- _CONSIGNA_
Sigue escribiendo el texto sobre el proceso contra Pinochet a partir de su última oración.

___ FRAGMENTO DEL DOCUMENTO ___

Pero, frustrados sus infatigables esfuerzos, los familiares de las víctimas de las violaciones a los derechos y dignidad esenciales de la persona humana no tuvieron otra opción que recurrir reclamando justicia a los tribunales y a la normativa internacionales, particularmente en España. El proceso criminal incoado contra Pinochet por el juez Baltasar Garzón no hace más que dar cumplimiento a la Convención contra la Tortura, que obliga, entre otros, a los tres países involucrados en él: España, Inglaterra y Chile; en este último caso, suscrito por el propio dictador.

Sólo después del 16 de octubre de 1998 los tribunales de justicia chilenos han comenzado a tramitar con decisión numerosas causas criminales por atropellos a los derechos humanos que perpetró el gobierno militar. Algunas nuevas y otras con tan dilatada como accidentada trayectoria judicial: 57 querellas criminales contra Pinochet; enjuiciamiento a los responsables de la caravana de la muerte, del asesinato de Tucapel Jiménez y de la Operación Albania, entre las más impactantes. Por primera vez son procesados cinco generales del Ejército.

Ante el claro pronunciamiento de los sectores democráticos, durante el reciente proceso electoral, incluso el candidato Joaquín Lavín, militante del Opus Dei y hasta hace poco connotado apologista de la dictadura, junto a otros reconocidos voceros de la derecha, comprometieron expresamente su opinión favorable al enjuiciamiento de Pinochet en Chile y afirmaron la existencia de condiciones en el país para hacerlo.

De allí la importancia de la decisión del ministro Straw. No imagino siquiera que él pueda actuar infundadamente, ni menos aceptando una alteración de los hechos. Por lo mismo, es fundamental que los antecedentes médicos sean de conocimiento público. Resulta inexplicable que no se haya consultado a psiquiatras, ni geriatras, ni atendido las objeciones de organismos con el prestigio de Amnistía Internacional. Resoluciones de tanta envergadura no se adoptan sólo administrativamente, sin la intervención de un tribunal y con mucho mayor transparencia.

___ EXTRACTO DE DATOS ___

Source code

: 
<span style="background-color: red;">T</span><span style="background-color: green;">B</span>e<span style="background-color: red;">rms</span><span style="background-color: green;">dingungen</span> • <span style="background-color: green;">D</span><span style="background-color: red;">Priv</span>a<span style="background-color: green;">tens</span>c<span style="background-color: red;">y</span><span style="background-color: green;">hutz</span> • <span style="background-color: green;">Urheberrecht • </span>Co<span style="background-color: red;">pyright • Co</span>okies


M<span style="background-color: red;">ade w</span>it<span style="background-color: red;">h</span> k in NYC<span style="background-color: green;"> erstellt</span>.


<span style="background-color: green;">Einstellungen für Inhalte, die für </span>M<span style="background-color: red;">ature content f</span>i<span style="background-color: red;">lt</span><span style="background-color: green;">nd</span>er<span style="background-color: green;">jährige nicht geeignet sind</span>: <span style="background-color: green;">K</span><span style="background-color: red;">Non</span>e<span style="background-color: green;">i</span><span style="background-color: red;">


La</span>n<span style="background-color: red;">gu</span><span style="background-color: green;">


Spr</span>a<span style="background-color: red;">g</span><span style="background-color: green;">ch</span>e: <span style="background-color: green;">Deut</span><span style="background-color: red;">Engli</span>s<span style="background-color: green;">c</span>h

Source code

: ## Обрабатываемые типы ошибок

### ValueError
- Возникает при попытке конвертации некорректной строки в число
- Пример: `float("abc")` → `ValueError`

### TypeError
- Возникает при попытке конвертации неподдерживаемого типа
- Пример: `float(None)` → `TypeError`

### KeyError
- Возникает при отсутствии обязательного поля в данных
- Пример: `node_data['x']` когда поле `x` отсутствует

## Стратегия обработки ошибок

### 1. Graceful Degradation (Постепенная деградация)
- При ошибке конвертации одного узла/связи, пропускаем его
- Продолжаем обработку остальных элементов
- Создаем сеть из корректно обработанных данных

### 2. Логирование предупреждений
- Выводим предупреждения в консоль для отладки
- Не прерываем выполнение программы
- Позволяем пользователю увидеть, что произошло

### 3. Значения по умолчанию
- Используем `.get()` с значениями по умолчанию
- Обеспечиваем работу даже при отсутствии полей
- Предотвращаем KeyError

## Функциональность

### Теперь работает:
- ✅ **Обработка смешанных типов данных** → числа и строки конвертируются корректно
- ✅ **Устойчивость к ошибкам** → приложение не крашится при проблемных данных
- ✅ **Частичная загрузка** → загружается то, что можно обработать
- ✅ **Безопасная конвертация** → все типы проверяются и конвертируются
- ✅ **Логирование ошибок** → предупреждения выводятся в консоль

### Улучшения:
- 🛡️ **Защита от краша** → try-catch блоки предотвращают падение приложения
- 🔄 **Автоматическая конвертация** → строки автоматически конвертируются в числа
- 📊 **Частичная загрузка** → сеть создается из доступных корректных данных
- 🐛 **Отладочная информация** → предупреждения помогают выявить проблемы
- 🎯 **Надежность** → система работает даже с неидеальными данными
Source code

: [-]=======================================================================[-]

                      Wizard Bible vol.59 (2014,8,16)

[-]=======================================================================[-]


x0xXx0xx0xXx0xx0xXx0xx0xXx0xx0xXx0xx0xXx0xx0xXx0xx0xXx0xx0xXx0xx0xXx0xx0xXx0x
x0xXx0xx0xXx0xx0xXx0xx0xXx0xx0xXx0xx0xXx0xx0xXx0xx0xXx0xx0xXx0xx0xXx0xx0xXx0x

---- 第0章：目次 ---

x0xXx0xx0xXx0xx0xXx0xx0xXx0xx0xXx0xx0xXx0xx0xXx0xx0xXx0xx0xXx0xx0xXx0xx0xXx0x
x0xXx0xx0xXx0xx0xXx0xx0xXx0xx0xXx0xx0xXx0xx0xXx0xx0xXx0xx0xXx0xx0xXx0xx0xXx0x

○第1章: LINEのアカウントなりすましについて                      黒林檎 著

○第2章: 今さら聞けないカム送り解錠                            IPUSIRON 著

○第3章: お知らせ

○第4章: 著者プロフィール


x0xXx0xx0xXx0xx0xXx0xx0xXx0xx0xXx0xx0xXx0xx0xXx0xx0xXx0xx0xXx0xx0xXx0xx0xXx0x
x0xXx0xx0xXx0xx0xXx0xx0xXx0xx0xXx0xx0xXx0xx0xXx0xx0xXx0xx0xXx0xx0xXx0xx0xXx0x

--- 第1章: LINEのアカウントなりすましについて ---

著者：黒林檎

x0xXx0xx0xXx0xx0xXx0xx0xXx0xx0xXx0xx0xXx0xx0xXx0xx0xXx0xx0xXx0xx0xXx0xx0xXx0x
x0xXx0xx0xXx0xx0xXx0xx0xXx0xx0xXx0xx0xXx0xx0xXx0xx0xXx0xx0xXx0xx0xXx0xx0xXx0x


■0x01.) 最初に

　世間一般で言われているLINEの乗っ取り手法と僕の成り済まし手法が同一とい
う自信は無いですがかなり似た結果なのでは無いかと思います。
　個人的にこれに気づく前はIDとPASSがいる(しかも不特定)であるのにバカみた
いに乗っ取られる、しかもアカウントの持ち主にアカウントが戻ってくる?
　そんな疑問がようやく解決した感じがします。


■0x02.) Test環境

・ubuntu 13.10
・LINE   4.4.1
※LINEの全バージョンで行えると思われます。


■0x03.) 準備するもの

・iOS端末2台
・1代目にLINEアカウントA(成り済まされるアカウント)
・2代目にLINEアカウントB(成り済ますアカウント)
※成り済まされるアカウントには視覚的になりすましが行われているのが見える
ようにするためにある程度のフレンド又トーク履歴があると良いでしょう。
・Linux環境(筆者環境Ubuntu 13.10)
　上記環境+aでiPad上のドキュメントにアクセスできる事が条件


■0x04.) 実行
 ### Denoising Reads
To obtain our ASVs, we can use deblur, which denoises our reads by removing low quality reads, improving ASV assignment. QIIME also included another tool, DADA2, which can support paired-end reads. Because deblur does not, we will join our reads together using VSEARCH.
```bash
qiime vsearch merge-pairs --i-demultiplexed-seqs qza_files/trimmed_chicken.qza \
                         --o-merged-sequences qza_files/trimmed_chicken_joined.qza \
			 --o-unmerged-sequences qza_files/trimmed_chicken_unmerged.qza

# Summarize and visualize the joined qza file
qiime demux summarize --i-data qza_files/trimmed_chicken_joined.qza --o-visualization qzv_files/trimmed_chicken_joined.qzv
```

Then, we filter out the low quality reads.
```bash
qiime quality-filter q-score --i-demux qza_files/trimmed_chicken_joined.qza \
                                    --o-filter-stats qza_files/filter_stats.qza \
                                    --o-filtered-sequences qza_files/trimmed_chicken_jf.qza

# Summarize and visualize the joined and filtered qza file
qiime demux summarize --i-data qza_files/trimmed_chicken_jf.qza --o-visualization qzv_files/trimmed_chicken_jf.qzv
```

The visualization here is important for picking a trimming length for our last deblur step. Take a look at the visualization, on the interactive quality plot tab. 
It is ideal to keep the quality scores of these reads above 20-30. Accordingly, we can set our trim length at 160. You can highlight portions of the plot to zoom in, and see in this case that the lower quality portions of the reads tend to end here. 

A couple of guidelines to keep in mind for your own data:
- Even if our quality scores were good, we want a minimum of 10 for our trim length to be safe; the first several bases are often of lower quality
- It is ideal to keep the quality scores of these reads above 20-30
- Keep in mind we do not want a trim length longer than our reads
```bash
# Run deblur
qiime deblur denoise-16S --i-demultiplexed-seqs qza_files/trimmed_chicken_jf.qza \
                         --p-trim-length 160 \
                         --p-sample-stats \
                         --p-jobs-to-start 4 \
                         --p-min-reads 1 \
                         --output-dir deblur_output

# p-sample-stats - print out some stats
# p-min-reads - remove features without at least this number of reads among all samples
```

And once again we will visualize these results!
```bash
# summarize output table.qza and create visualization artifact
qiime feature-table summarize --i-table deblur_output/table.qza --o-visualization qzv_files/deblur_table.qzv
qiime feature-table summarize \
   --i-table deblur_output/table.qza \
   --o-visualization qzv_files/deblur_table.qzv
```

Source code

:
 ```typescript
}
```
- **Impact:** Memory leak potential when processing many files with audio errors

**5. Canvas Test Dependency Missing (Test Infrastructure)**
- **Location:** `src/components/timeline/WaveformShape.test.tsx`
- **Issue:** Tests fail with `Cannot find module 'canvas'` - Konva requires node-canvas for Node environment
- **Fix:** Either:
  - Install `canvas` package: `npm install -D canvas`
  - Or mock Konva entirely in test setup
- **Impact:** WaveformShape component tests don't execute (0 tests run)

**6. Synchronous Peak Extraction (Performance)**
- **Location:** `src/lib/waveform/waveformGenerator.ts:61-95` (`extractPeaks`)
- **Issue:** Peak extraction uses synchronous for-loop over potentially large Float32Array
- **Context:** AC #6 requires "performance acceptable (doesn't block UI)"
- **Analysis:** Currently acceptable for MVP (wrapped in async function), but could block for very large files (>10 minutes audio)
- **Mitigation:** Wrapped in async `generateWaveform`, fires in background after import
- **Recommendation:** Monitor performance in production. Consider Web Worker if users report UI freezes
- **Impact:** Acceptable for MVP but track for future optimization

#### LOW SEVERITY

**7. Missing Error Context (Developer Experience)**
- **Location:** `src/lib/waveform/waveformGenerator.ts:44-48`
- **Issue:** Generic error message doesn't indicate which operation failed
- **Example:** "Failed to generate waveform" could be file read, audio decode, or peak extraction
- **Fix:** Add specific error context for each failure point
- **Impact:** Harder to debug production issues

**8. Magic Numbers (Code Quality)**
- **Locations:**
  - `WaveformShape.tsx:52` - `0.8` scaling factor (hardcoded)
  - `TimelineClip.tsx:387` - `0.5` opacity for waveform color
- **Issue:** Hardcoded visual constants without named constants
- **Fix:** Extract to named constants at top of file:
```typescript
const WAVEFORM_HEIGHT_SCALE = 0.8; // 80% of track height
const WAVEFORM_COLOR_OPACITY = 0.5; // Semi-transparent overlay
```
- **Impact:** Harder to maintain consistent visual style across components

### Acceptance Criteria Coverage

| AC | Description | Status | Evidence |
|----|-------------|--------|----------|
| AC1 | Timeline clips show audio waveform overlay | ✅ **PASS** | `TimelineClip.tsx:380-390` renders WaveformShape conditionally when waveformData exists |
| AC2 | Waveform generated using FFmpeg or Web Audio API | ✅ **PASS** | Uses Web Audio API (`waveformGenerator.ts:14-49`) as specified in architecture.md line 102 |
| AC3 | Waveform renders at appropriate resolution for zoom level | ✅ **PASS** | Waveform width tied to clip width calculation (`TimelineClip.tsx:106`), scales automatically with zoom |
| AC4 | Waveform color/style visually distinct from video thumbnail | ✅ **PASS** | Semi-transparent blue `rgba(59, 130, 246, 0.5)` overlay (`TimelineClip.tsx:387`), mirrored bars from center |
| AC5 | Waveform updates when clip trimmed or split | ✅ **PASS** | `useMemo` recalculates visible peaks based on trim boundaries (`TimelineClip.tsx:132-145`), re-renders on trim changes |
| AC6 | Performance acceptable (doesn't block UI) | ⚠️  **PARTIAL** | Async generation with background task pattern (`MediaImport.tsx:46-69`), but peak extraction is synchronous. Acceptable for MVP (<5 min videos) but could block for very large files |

___

- _RESPUESTA DEL EJERCICIO_
Si dichos exámenes demuestran que Pinochet se encuentra, efectivamente, en inminente riesgo de morir o que por senilidad o demencia está incapacitado para enfrentar el juicio, no cabe sino aceptar su retorno, por la más elemental razón humanitaria. La misma que él no tuvo para admitir el regreso de Laura Allende, que afectada por un cáncer terminal rogó para poder morir en su tierra. Pero somos muy distintos: tenemos principios y valores profundos que guían nuestras actuaciones.

De todas formas, según la legislación chilena, a diferencia de España e Inglaterra, toda persona, por deprimida o limitada físicamente para desplazarse que se encuentre, si no está demente debe responder ante la justicia por sus actuaciones criminales.

Si no hay capacidad para juzgar a Pinochet en Chile, quedarían en evidencia algunas conclusiones en extremo preocupantes: la transición democrática no sólo se encuentra inconclusa, sino con difíciles perspectivas reales de concluirla; los familiares de las víctimas de las violaciones de los Derechos Humanos tendrían plena razón al buscar justicia en el exterior, y quienes afirmaron que en el país habría condiciones para enjuiciar al dictador, en virtud de la igualdad de todos los chilenos ante la ley, se equivocaron gravemente o, lisa y llanamente, mintieron.

Son demasiadas las experiencias disponibles, en todas las latitudes, demostrativas de que ninguna sociedad puede abocarse a las tareas del futuro con confianza y unidad, sin restañar sus heridas y ajustar debidamente las cuentas con el pasado. No hacerlo así obliga a los sectores comprometidos con los valores de la dignidad humana y la democracia a mantener incansablemente en alto el estandarte de la justicia hasta alcanzarla.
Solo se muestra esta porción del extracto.